Genügend Studienplätze schaffen
Sichergestellt werden müsse daher, so Ministeraldiregent Stollmann, dass für die vom kommenden Jahr ausschließlich über ein Hochschulstudium mögliche Hebammenausbildung genügend Studienplätze zur Verfügung stehen: „Wir brauchen genügend qualifizierten Nachwuchs.“
Schneller Weg in den Kreißsaal
Die Studie ist auch zu positiven Erkenntnissen gekommen: So konnten fast 87 Prozent aller Frauen an dem Ort gebären, den sie bereits in der Schwangerschaft gewählt haben. Die Mütter, die im Krankenhaus entbunden haben, benötigten im Durchschnitt 23,8 Minuten für den Weg zur Klinik. Das ist deutlich unter dem bundesweit festgelegten Richtwert von knapp 40 Minuten.
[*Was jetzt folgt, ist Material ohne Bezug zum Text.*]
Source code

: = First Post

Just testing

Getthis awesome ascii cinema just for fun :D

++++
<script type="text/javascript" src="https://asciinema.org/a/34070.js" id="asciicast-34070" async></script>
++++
Unter den 30 geburtshilflichen Abteilungen in Krankenhäusern im Regierungsbezirk Arnsberg sind zwei in Bochum, nämlich die Kreißsäle in der Augusta-Kranken-Anstalt und im St.-Elisabeth-Hospital.
Die Hochschule Bochum will dazu ihren Beitrag leisten, so Nicola Bauer. Der Modellstudiengang der HSG wird voraussichtlich vom Wintersemester 2021/22 an zum regulären Bachelor-Studiengang, die Zahl der Studienplätze auf 80 erhöht werden. Außerdem soll von 2020 an eine Nachqualifizierung für Hebammen möglich sein und von 2022 an ein Master-Studiengang angeboten werden.